É pura especulação, claro, nenhum fundamento a não ser as histórias que ouço (e são hilárias).

Algumas foram relatadas no livro do biógrafo (rejeitado) de Roberto Carlos, todas situações positivas, vale o registro — a que mais me impressionou foi a que João Gilberto promete ingressos para o próximo show que fizesse na Bahia para o biógrafo e seu pai (que se dizia seu grande fã). Passados seis meses ele ligou para o biógrafo oferecendo não só os ingressos, mas também o convidou para um jantar após o show. Quer dizer, relatos de um João Gilberto fofo.

Mas, as histórias que eu mais gosto dão conta de um João Gilberto mais malvado, quase autista… desligado, destacado da multidão, isolado com sua arte, recatado, quase um tratante (vem daí toda a minha curiosidade sobre em como ele nunca duvidou da sua genialidade, ou melhor, como ele fez todos acreditarem nisso).

Essa história aconteceu, por exemplo (segundo fontes) com a Elba Ramalho.

Eles haviam acabado de chegar de viagem, estavam (Elba e João) no mesmo hotel, pois iriam participar de um grande evento no dia seguinte.

Logo que Elba entra no quarto, tarde da noite, o telefone toca.

Era João:

— querida você teria, por acaso, teria um baralho aí na sua mala de viagem?

— deixa eu ver aqui, João… eu já te retorno.

Elba ficou nervosíssima, extasiada. João Gilberto queria jogar uma partidinha de baralho com ela?

Quanta honraria.

Mas, e o baralho?

Imagina se ela viajaria com um baralho na mala.

Elba pensou rápido e ligou para o concierge e explicou a sua situação — ele teria que dar um jeito, pensou, pois se tratava do grande João Gilberto.

O pobre do homem deu lá o seu jeito e mandou entregar o bendito do baralho (na verdade dois, de cores diferentes, segundo fontes) no quarto da Elba Ramalho (até rimou), que retornou a ligação para João Gilberto (ainda extasiada) mas, com a missão cumprida:

— olha João, por acaso eu tenho um baralho na mala… um, não… dois… [risos]
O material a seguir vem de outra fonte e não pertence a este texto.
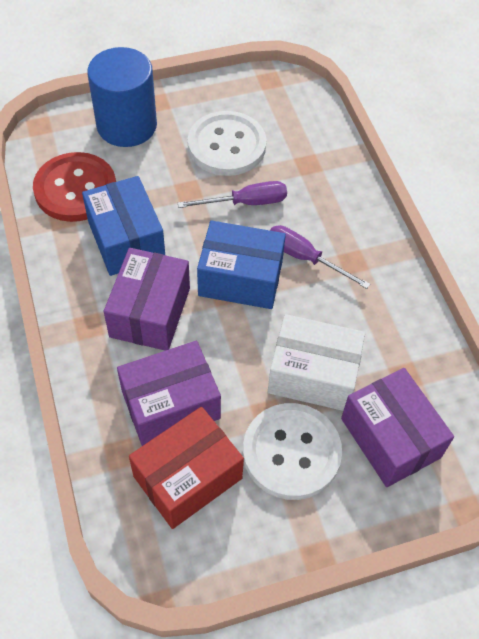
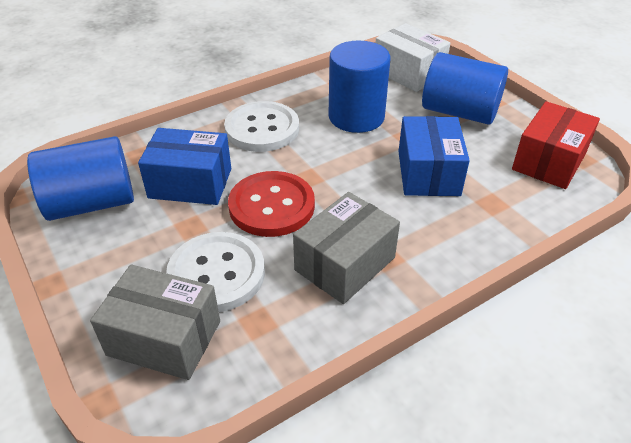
blue cylinder: [87,47,157,147] = 1 -> [27,136,134,221] [328,41,390,133] [422,52,508,125] = 3
grey box: none = 0 -> [90,264,220,380] [293,192,400,304] = 2
purple box: [104,248,190,351] [117,341,221,446] [341,368,454,487] = 3 -> none = 0
purple screwdriver: [178,181,287,208] [270,225,370,289] = 2 -> none = 0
— você poderia trazê-los aqui para mim, querida?

— claro, João… será um prazer.

E lá subiu Elba, toda feliz e serelepe, para a suite presidencial… já pensando na melhor forma de deixar João ganhar (seja lá o que fossem jogar), sem ofendê-lo.

Elba toca a campainha do quarto da estrela maior da música brasileira:

— Elba é você? — diz ele, sem abrir a porta

— sim, João… trouxe o seu baralho.

— ah, obrigado, querida — diz ele

[Paula intelectual]

— você poderia passá-los por debaixo da porta, por favor, querida?

Pois é?

É disso que eu estou falando…

…quem o autorizou João Gilberto a ser (tão) João Gilberto, assim… de repente?

Essa petulância (despretensiosa) tão característica de João Gilberto (a lenda) é a que eu mais gosto neste personagem mítico da música brasileira.

Eu fico pensando como ele, com seu refinamento, passa os seus dias… alimentando o seu ouvido absoluto, suas imagens musicais de abstração e silêncio.

Será que a imagem verdadeira de João Gilberto é a que o Paulo Cesar Araújo nos revela em O Réu e o Rei (o fofo), ou essa da Elba Ramalho (o sádico)?

Eu prefiro a imagem da Elba, mas não importa.

Feliz aniversário, João Gilberto!

Parabéns pelos seus oitenta e cinco anos de histórias.

Parabéns, também, por ser quem você é e compartilhar com a gente a sua genialidade.

Seja lá na versão “fofa” ou na versão Elba.